Transcribe the records from the line containing "iQOO Z10R की" through the line containing "il Rental Senilai Rp100 Juta", both lines included, copying each line exactly. Leave the pictures out of your answer.

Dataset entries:
◆ ◆ ◆

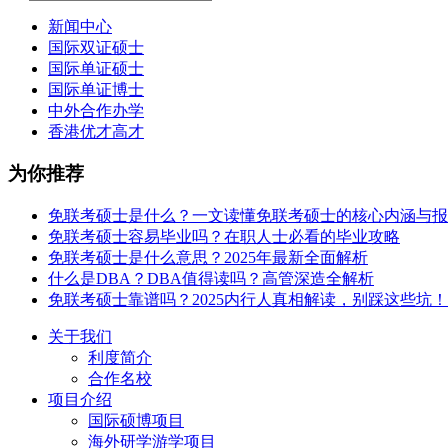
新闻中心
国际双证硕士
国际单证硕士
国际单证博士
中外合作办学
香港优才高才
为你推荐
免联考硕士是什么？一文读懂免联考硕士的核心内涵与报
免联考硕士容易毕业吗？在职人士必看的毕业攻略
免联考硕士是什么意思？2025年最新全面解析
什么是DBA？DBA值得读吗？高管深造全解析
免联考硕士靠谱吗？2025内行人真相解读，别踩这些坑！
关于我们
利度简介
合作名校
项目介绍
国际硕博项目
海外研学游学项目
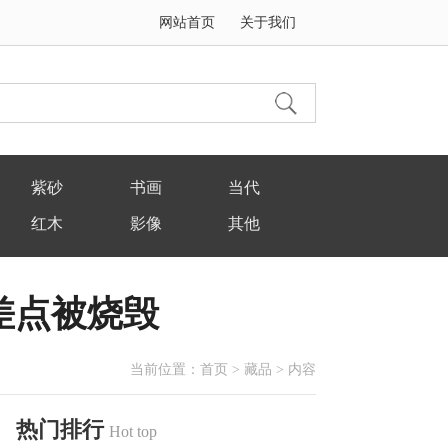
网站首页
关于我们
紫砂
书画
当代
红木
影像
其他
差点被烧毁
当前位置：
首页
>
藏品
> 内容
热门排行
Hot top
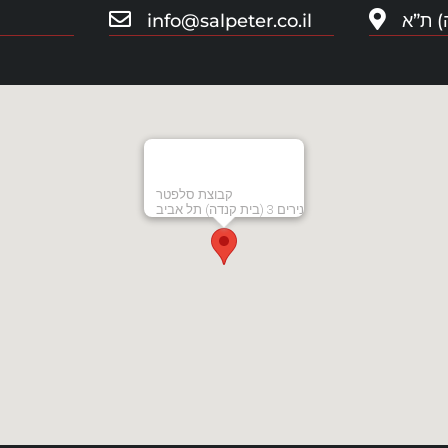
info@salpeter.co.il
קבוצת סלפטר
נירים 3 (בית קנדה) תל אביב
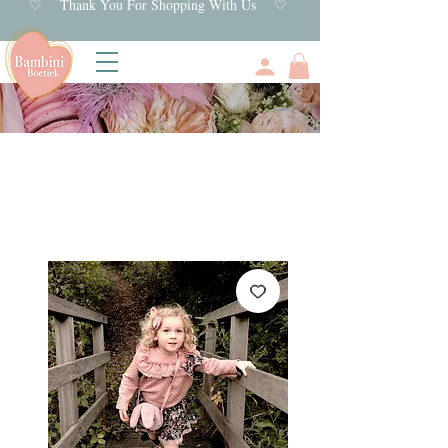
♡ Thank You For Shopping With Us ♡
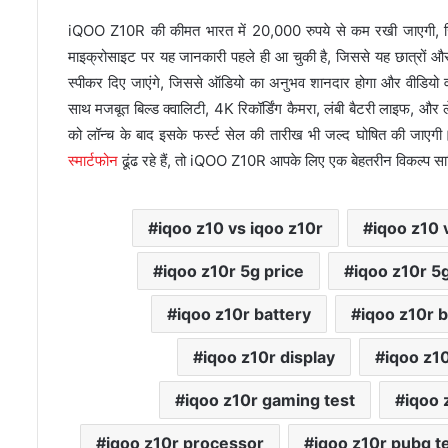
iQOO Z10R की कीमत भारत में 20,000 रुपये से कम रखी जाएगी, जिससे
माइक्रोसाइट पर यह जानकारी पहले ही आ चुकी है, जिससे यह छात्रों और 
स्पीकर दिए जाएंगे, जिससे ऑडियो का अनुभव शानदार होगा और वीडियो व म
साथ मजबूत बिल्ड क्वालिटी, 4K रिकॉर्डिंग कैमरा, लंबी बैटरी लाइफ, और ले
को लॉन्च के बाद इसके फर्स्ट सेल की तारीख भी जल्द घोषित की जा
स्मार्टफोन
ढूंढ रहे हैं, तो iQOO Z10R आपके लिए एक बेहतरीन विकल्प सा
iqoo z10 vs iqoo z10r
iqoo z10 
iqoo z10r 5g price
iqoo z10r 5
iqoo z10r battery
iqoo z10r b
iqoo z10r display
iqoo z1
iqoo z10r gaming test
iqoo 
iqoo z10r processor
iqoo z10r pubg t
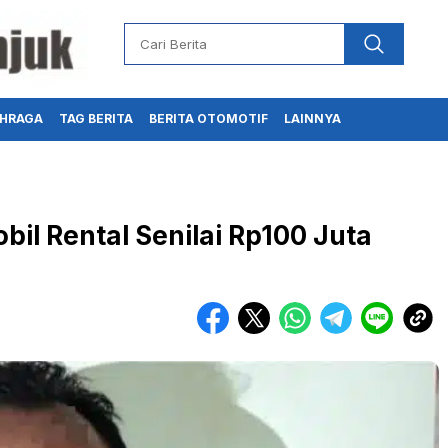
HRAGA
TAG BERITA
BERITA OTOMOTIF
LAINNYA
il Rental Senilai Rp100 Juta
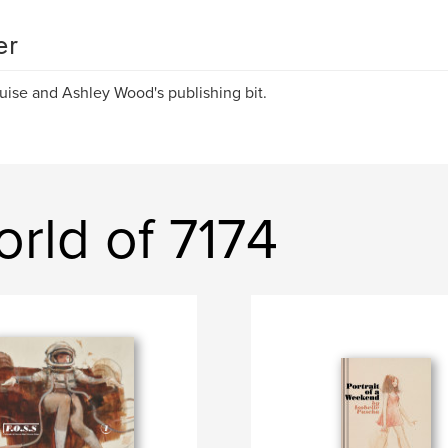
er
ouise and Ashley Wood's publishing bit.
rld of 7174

◆ ◆ ◆

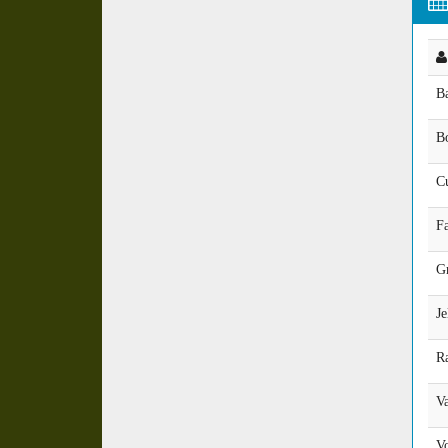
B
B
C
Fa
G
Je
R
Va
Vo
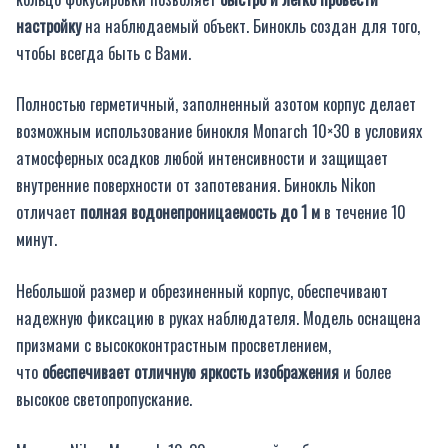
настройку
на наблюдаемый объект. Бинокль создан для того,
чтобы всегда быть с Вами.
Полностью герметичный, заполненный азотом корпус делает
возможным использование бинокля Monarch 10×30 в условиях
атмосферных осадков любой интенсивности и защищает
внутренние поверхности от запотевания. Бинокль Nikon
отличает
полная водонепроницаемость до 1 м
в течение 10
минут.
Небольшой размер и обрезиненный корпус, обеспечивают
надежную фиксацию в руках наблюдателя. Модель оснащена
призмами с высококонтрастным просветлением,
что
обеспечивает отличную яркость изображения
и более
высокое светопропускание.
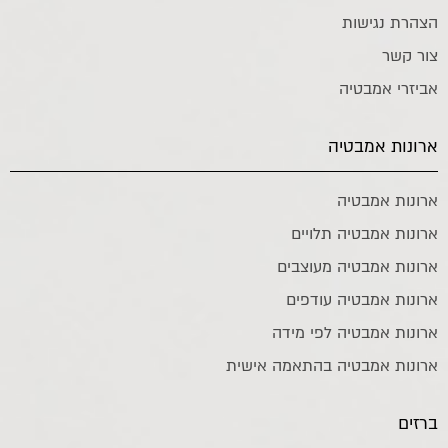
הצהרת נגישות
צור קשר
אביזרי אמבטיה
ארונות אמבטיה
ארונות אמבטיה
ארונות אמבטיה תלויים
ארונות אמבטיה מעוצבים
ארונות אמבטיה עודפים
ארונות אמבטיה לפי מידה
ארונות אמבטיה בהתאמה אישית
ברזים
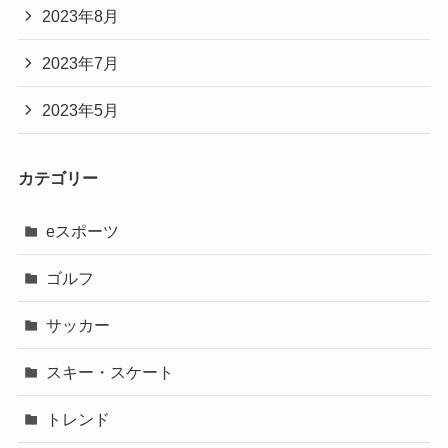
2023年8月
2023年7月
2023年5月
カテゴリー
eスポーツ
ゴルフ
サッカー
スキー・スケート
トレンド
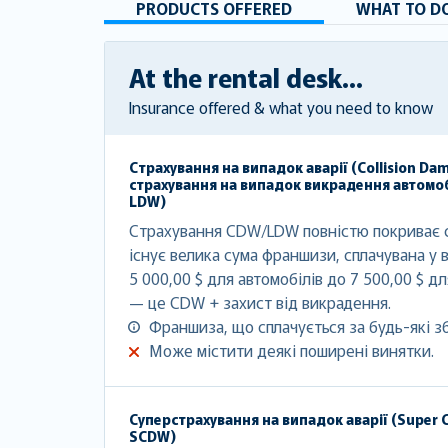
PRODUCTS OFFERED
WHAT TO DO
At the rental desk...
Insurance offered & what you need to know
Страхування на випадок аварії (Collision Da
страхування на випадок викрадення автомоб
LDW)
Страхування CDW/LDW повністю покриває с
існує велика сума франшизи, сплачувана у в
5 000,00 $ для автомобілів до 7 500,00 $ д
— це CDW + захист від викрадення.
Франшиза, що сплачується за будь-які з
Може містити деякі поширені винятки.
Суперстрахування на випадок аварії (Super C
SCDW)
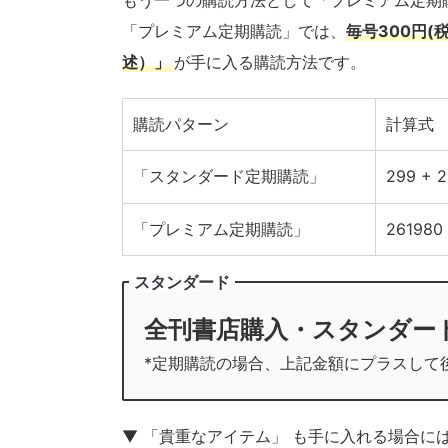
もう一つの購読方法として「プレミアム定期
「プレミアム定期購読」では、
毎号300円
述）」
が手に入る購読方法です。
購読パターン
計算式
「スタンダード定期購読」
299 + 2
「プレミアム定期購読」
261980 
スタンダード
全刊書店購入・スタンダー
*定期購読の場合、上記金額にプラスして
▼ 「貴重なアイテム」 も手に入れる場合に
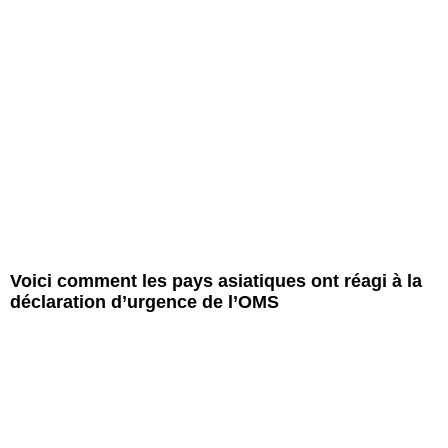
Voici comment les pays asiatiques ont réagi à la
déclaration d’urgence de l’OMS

◆ ◆ ◆

### RESULT BELOW
iQOO Z10R की कीमत भारत में 20,000 रुपये से कम रखी जाएगी, जिससे
माइक्रोसाइट पर यह जानकारी पहले ही आ चुकी है, जिससे यह छात्रों और 
स्पीकर दिए जाएंगे, जिससे ऑडियो का अनुभव शानदार होगा और वीडियो व म
साथ मजबूत बिल्ड क्वालिटी, 4K रिकॉर्डिंग कैमरा, लंबी बैटरी लाइफ, और ले
को लॉन्च के बाद इसके फर्स्ट सेल की तारीख भी जल्द घोषित की जा
स्मार्टफोन
ढूंढ रहे हैं, तो iQOO Z10R आपके लिए एक बेहतरीन विकल्प सा
iqoo z10 vs iqoo z10r
iqoo z10 
iqoo z10r 5g price
iqoo z10r 5
iqoo z10r battery
iqoo z10r b
iqoo z10r display
iqoo z1
iqoo z10r gaming test
iqoo 
iqoo z10r processor
iqoo z10r pubg t
HRAGA
TAG BERITA
BERITA OTOMOTIF
LAINNYA
il Rental Senilai Rp100 Juta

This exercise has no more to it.